Sometimes I talk about where I grew up and the circumstances. Flint, Michigan–the child of a single parent. My mother is fantastic. She worked hard, provided for our needs and didn’t bring crisis into our home. You know, those common crises often associated with single moms living in financial, emotional or spiritual desperation. I got a pass on most of that.
But her provision and stability didn’t always compensate for her absence. I was a typical unsupervised, fatherless girl searching for affection and approval in most of the wrong places. I made terrible choices and really put myself at risk. Fortunately, I came to my senses. Call it self-preservation.
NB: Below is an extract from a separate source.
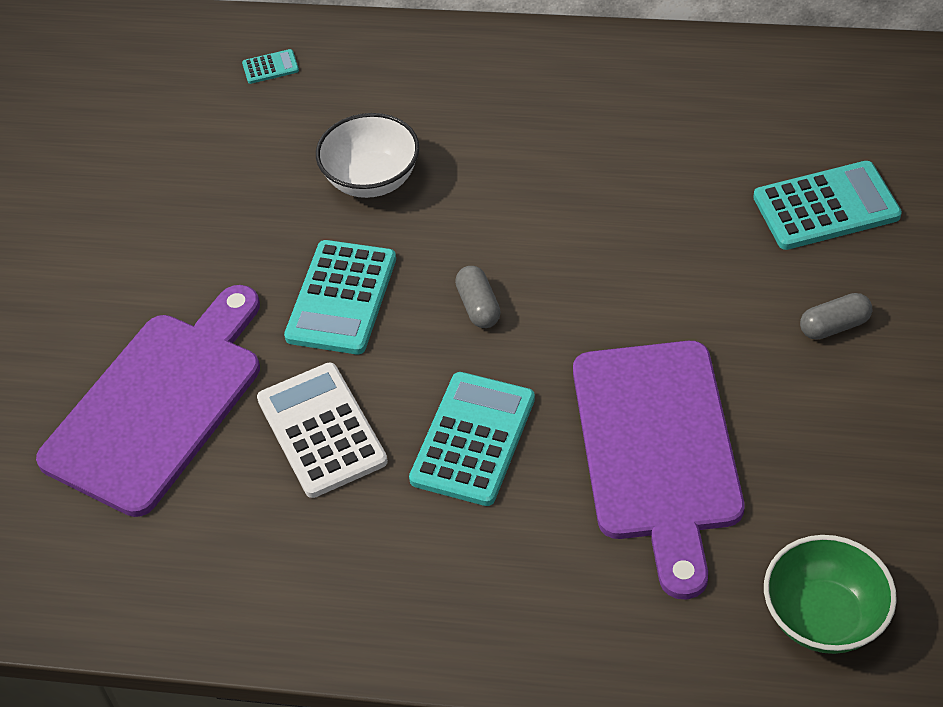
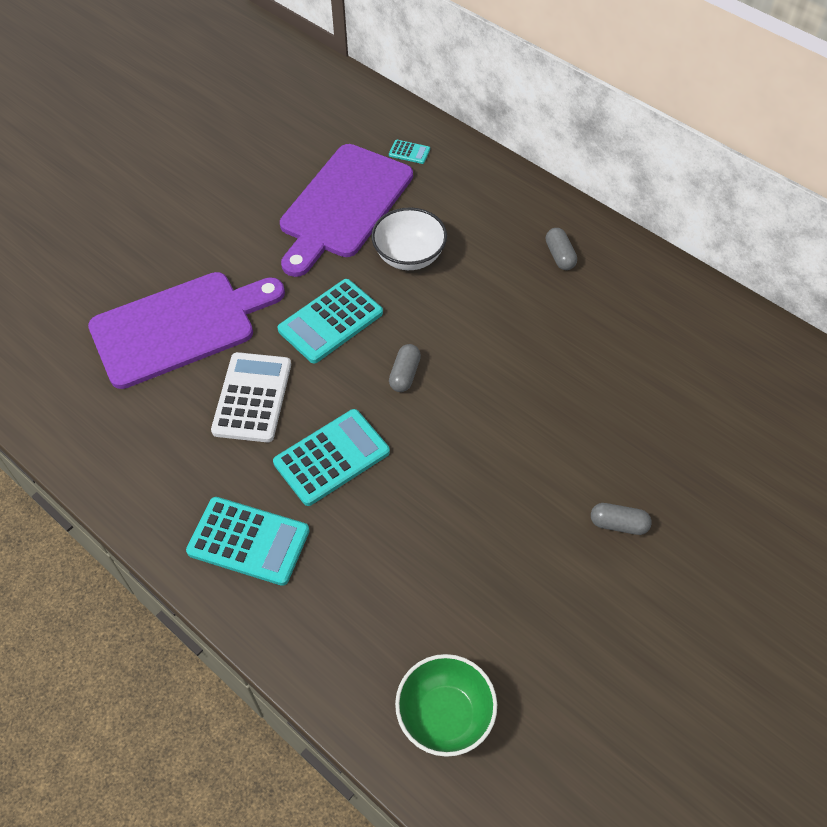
camera: 30 degrees right, 5 degrees up
(542, 92) = (560, 256): none -> grey capsule
(657, 449) = (435, 535): purple cutting board -> purple cutting board (343, 205)
(826, 207) = (683, 439): turquoise calculator -> turquoise calculator (248, 541)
Call it having people in my life who believed I could do better. Or call it divine providence.
Whatever you call it, my life turned out so much better than it could have had I not figured some things out. Part of that was saying yes to the right man after saying yes to too many of the wrong ones. I’m married 20 years to an incredibly Godly and decent man whom I still love dearly. We have two children who attend high quality public schools. And we live in a lovely home out here on Minnesota’s suburban tundra. A house 3x the size of the one I grew up in.
Once when my mother visited us, we took her to the local July fourth fireworks display at a nearby park. We sat on blankets while our then small kids romped in the grass. She looked around amazed. This city has enough money to pay people to empty trashcans at the park. And residents here have leisure time and enough energy to go to the park. “And look at all of the two-parent families,” she said in awe. The hubs and I were shocked by what shocked her. How had I come to take any of this for granted?
I recently finished reading This is The Story of a Happy Marriage by Ann Patchett. It’s an excellent collection of essays, many of which I’d like to pluck out individually and send to friends I think would appreciate them. But a particular line in her essay titled, The Sacrament of Divorce still stands out to me.
“There can be something cruel about those who have had good fortune. They equate it with personal goodness.”
Wow. I must admit that sometimes I actually believe my own good fortune–my rescue from a life more marred by poor decision-making–is somehow the result of my personal goodness. Other times I’m a bit wiser.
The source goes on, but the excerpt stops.